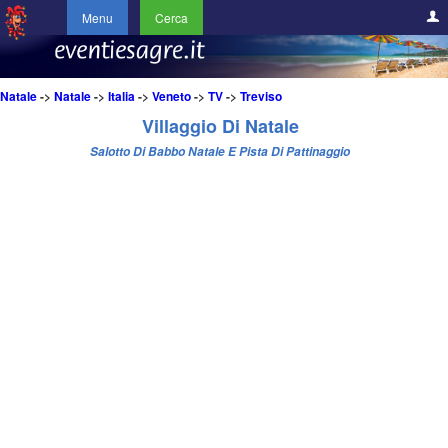
Menu
Cerca
Natale
->
Natale
->
Italia
->
Veneto
->
TV
->
Treviso
Villaggio Di Natale
Salotto Di Babbo Natale E Pista Di Pattinaggio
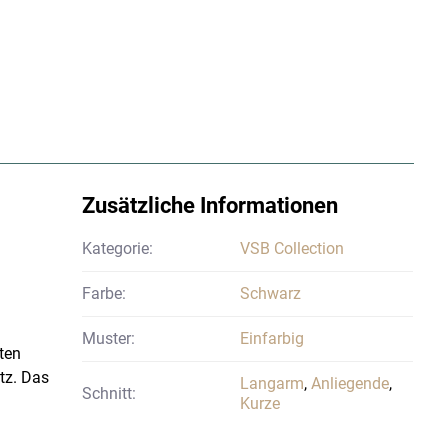
Zusätzliche Informationen
Kategorie:
VSB Collection
Farbe:
Schwarz
Muster:
Einfarbig
ten
tz. Das
Langarm
,
Anliegende
,
Schnitt:
Kurze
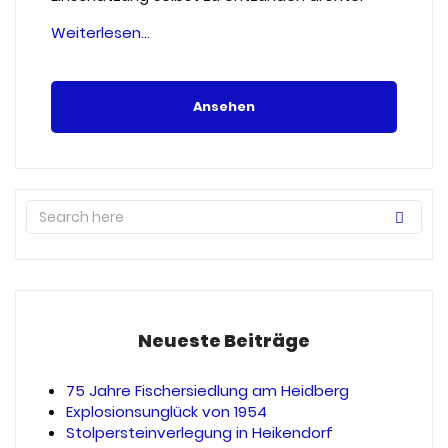
“Explosionsunglück
Weiterlesen…
von
1954”
Ansehen
Neueste Beiträge
75 Jahre Fischersiedlung am Heidberg
Explosionsunglück von 1954
Stolpersteinverlegung in Heikendorf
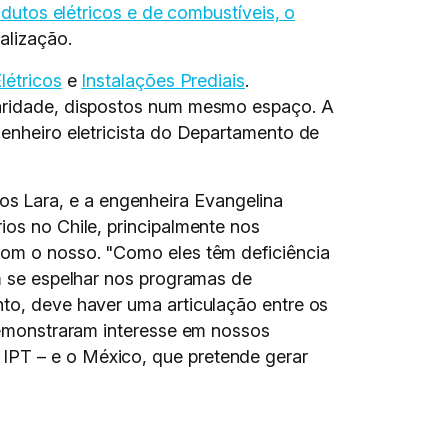
odutos elétricos e de combustíveis, o
alização.
létricos
e
Instalações Prediais
.
inaridade, dispostos num mesmo espaço. A
genheiro eletricista do Departamento de
s Lara, e a engenheira Evangelina
ios no Chile, principalmente nos
 com o nosso. "Como eles têm deficiência
am se espelhar nos programas de
nto, deve haver uma articulação entre os
 demonstraram interesse em nossos
IPT – e o México, que pretende gerar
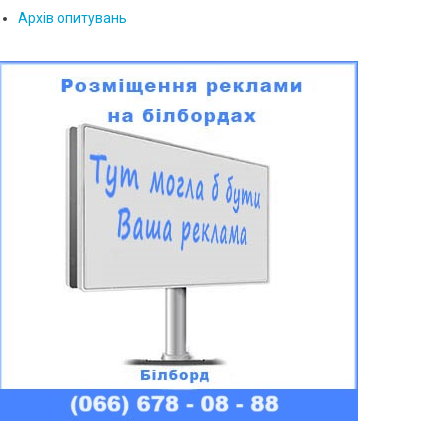
Архів опитувань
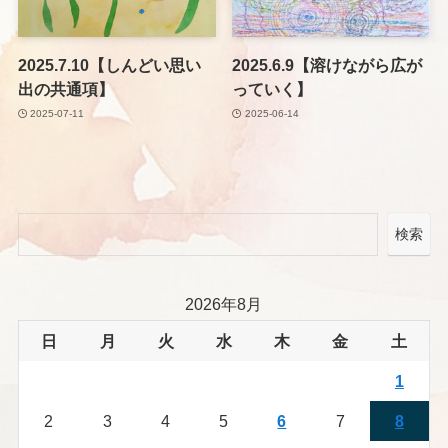
2025.7.10【しんどい思い
2025.6.9【溶けながら広が
出の共通項】
っていく】
2025-07-11
2025-06-14
検索
2026年8月
日
月
火
水
木
金
土
1
2
3
4
5
6
7
8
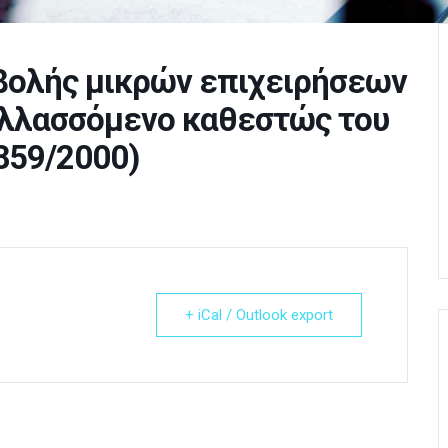
ολής μικρών επιχειρήσεων
αλλασσόμενο καθεστώς του
2859/2000)
+ iCal / Outlook export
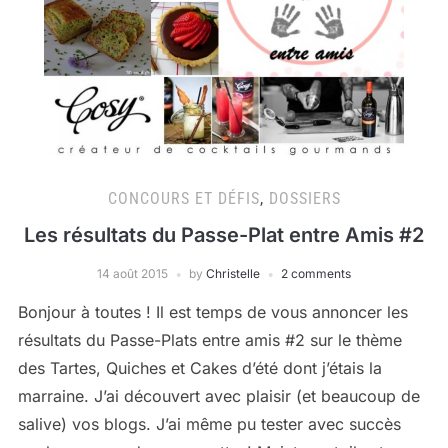
CONCOURS ET DÉFIS
,
DOSSIERS
Les résultats du Passe-Plat entre Amis #2
14 août 2015
by
Christelle
2 comments
Bonjour à toutes ! Il est temps de vous annoncer les
résultats du Passe-Plats entre amis #2 sur le thème
des Tartes, Quiches et Cakes d’été dont j’étais la
marraine. J’ai découvert avec plaisir (et beaucoup de
salive) vos blogs. J’ai même pu tester avec succès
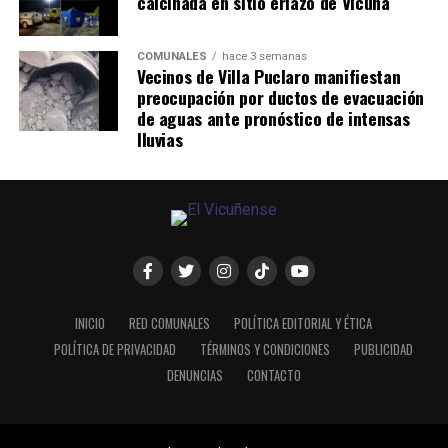
calcinada en sitio eriazo de Vicuña
COMUNALES
hace 3 semanas
Vecinos de Villa Puclaro manifiestan
preocupación por ductos de evacuación
de aguas ante pronóstico de intensas
lluvias
INICIO
RED COMUNALES
POLÍTICA EDITORIAL Y ÉTICA
POLÍTICA DE PRIVACIDAD
TÉRMINOS Y CONDICIONES
PUBLICIDAD
DENUNCIAS
CONTACTO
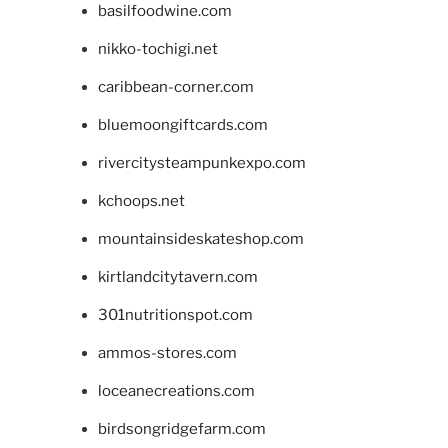
basilfoodwine.com
nikko-tochigi.net
caribbean-corner.com
bluemoongiftcards.com
rivercitysteampunkexpo.com
kchoops.net
mountainsideskateshop.com
kirtlandcitytavern.com
301nutritionspot.com
ammos-stores.com
loceanecreations.com
birdsongridgefarm.com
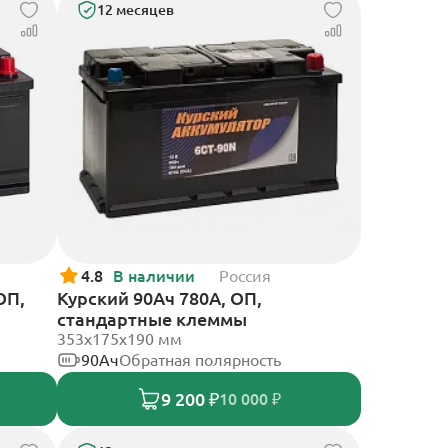
12 месяцев
4.8
В наличии
Россия
ОП,
Курский 90Ач 780А, ОП,
стандартные клеммы
353x175x190 мм
90Ач
Обратная полярность
9 200 ₽
10 000 ₽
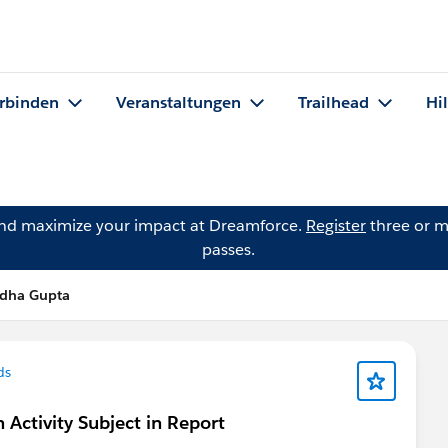
rbinden
Veranstaltungen
Trailhead
Hi
and maximize your impact at Dreamforce.
Register
three or m
passes.
ddha Gupta
ds
Activity Subject in Report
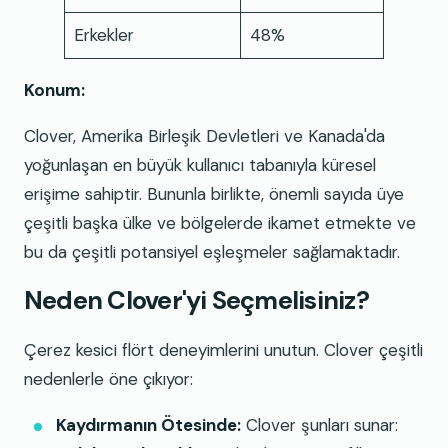
Erkekler
48%
Konum:
Clover, Amerika Birleşik Devletleri ve Kanada'da
yoğunlaşan en büyük kullanıcı tabanıyla küresel
erişime sahiptir. Bununla birlikte, önemli sayıda üye
çeşitli başka ülke ve bölgelerde ikamet etmekte ve
bu da çeşitli potansiyel eşleşmeler sağlamaktadır.
Neden Clover'yi Seçmelisiniz?
Çerez kesici flört deneyimlerini unutun. Clover çeşitli
nedenlerle öne çıkıyor:
Kaydırmanın Ötesinde:
Clover şunları sunar:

+--

* _ASSIGNMENT_
Write out the rows from the line containing "Архів опитувань" up to and including the line containing "salive) vos blogs.", leaving out the pictures.

* _ANSWER BELOW_
Архів опитувань
2025.7.10【しんどい思い
2025.6.9【溶けながら広が
出の共通項】
っていく】
2025-07-11
2025-06-14
検索
2026年8月
日
月
火
水
木
金
土
1
2
3
4
5
6
7
8
ολής μικρών επιχειρήσεων
αλλασσόμενο καθεστώς του
2859/2000)
+ iCal / Outlook export
CONCOURS ET DÉFIS
,
DOSSIERS
Les résultats du Passe-Plat entre Amis #2
14 août 2015
by
Christelle
2 comments
Bonjour à toutes ! Il est temps de vous annoncer les
résultats du Passe-Plats entre amis #2 sur le thème
des Tartes, Quiches et Cakes d’été dont j’étais la
marraine. J’ai découvert avec plaisir (et beaucoup de
salive) vos blogs. J’ai même pu tester avec succès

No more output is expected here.